Aceitamos que há interesses legítimos a proteger com o DSA e o DMA, mas é necessário encontrar um equilíbrio entre a proteção dos direitos das pessoas e a liberdade empresarial, que origina inovação em benefício dessas mesmas pessoas.
Claro que algumas das chamadas “big tech”, considerando a sua dimensão e presença global, acabam por ter um poder de mercado que é suscetível de desvirtuar o seu funcionamento, podendo, no final, prejudicar os consumidores. Por isso insistimos na importância do equilíbrio e da proporcionalidade na defesa dos interesses em jogo.
Neste contexto de guerra na Europa, que papel decisivo poderá ter o direito europeu e da concorrência?
Os tempos vividos na Europa, e na verdade no mundo em geral, são desafiantes, para não dizer ameaçadores, para o esforço de regulação, dentro do continente e para além dele. Isto é tão verdadeiro no que respeita ao direito europeu em geral, com o ênfase colocado na transição digital como nas regras relativas à sustentabilidade, seja no plano financeiro seja nos planos industrial e comercial, como, mais especificamente, no direito da concorrência.
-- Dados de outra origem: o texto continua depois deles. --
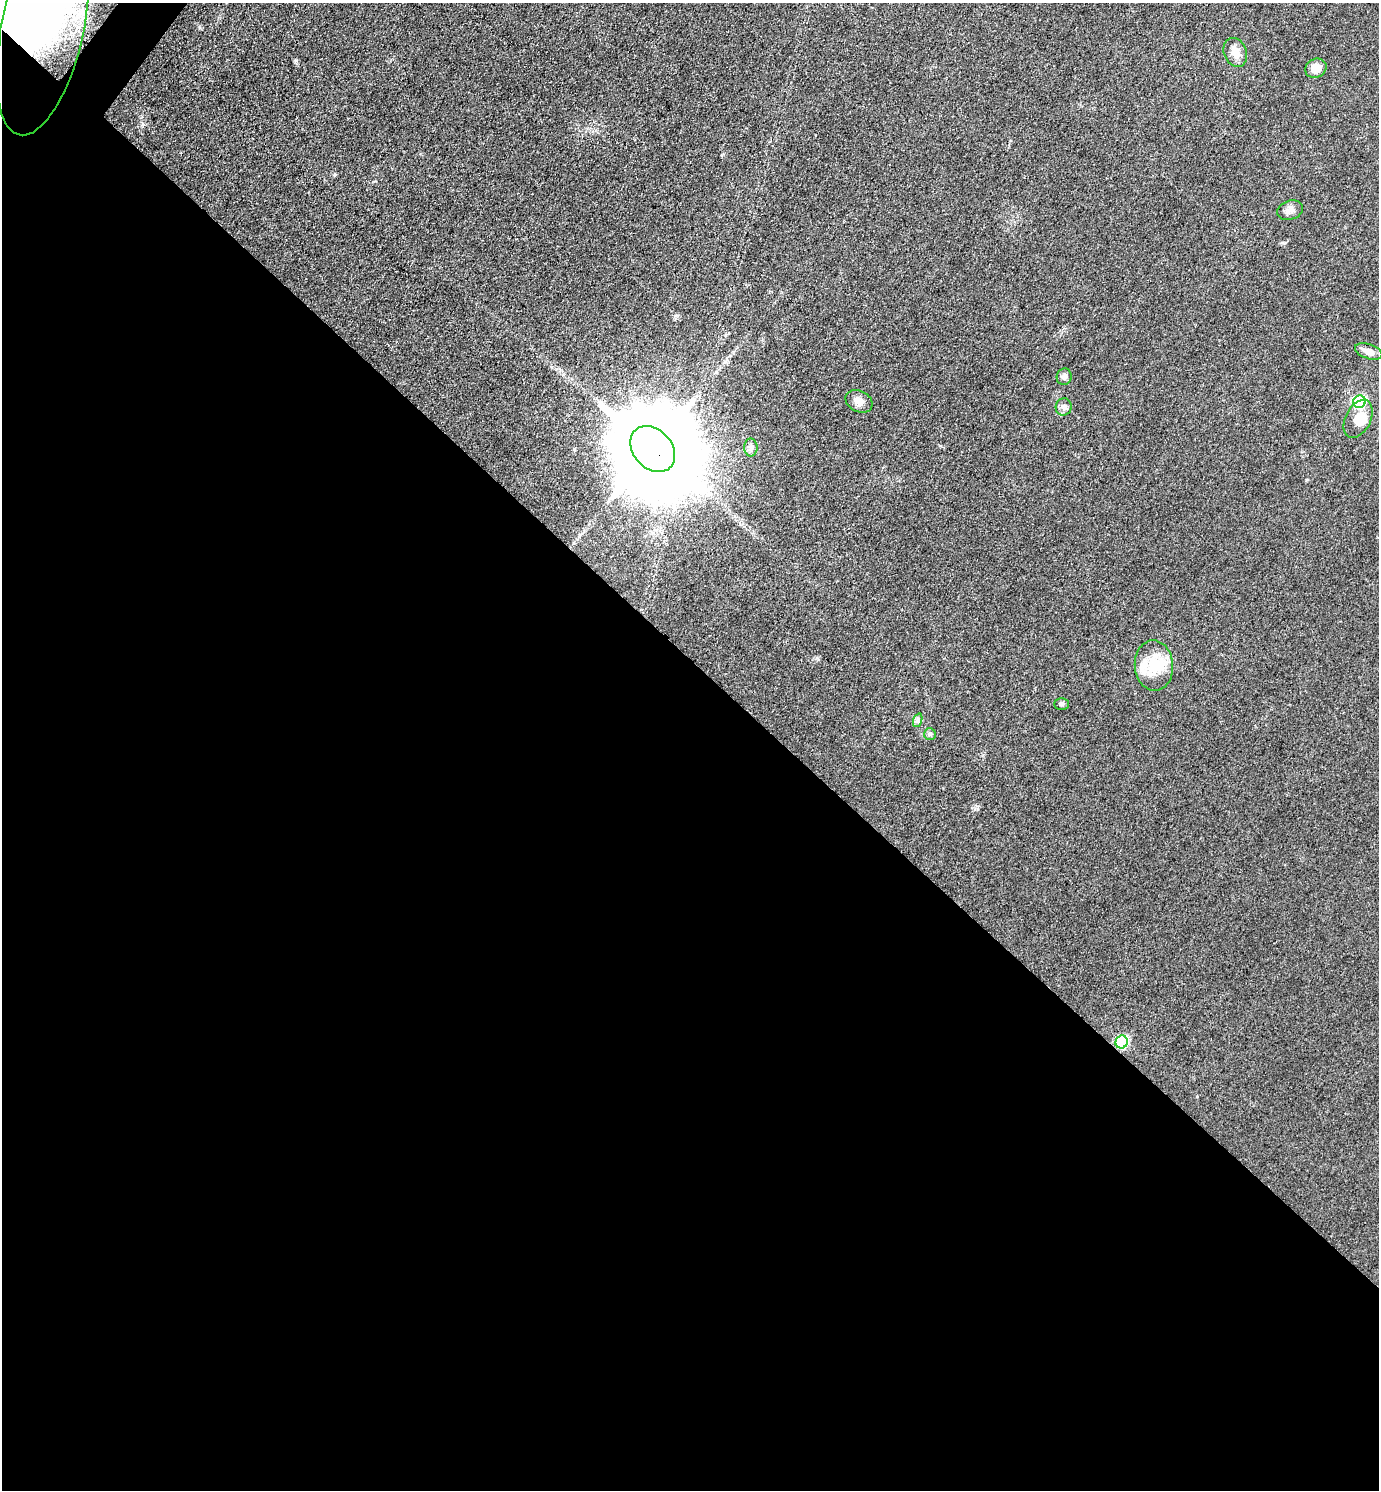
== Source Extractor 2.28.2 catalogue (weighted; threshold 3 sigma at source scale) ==
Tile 14 of 4 x 4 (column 2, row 4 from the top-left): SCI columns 1674-3050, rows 3-1490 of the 5960 x 5956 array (HDU 1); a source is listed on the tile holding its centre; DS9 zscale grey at full resolution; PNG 1381 x 1492 px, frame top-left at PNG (2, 3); each listed source drawn as its Kron ellipse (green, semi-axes under 4 px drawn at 4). Shown black and unused: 56% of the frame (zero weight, under 3 of 4 exposures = <1% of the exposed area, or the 3 px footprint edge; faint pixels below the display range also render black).
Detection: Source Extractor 2.28.2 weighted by HDU 2 'WHT'; one run over the whole footprint, this tile lists its part. Background 0.0432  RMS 0.0051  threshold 0.0231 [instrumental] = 3 sigma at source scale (4.5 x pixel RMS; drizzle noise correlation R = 1.50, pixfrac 1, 0.05/0.05 arcsec/px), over >= 5 px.
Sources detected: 22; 2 inside a brighter object's white glare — neither listed nor drawn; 3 inside a brighter listed object's ellipse — not listed separately; the other 17 listed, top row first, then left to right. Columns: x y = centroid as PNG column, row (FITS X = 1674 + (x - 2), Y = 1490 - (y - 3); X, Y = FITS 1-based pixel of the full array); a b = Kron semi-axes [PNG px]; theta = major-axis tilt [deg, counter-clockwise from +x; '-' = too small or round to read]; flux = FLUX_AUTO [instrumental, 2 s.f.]
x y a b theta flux
43 28 110 41 78 190
1235 52 15 11 -68 5.1
1316 68 11 9 26 5.3
1290 210 13 9 18 2.9
1369 351 14 7 -19 4.2
1064 377 8 7 - 1.8
859 401 14 10 -27 3.7
1359 402 6 6 - 77
1064 407 9 8 - 1.9
1358 419 20 12 63 7.7
751 447 9 6 -89 1.7
653 449 25 19 -47 16000
1154 665 25 19 -85 16
1062 704 7 5 -1 1.1
918 720 7 4 71 1.1
930 734 6 6 - 0.99
1122 1042 6 6 - 71
Overlapping masked pixels (flux is a lower limit): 3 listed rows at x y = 43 28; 653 449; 1122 1042
Isophote crosses this tile's border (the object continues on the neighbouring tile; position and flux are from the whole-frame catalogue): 1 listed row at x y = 43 28
Unlisted compact peaks at least as high as the median listed source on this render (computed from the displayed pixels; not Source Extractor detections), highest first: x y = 817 658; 334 175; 1285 243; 1306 480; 574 449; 977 809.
A existência de regras comuns, sobretudo em matérias tão estruturantes como essas, é cada vez mais necessária, mas existe, e com peso crescente, um risco real de fragmentação regulatória, sob pressão das novas ideologias anti mercado global, das chamadas “guerras culturais” e políticas respetivas (“political culture wars”), dos nacionalismos e da pressão dos reguladores nacionais com diferentes culturas. As regras da concorrência da União Europeia, uma política exclusiva para o conjunto da União que existe desde o Tratado de Roma, de 1957, são essenciais para a realização do mercado interno e o seu funcionamento sem distorções. A pressão da guerra, mais do que nunca, pode resultar no reforço da tendência para a nacionalização dessas regras, fragmentando-as e tornando inviável o comércio livre e equilibrado no seio da União – e isso seria o pior que podia acontecer à Europa num período tão difícil como aquele que vivemos.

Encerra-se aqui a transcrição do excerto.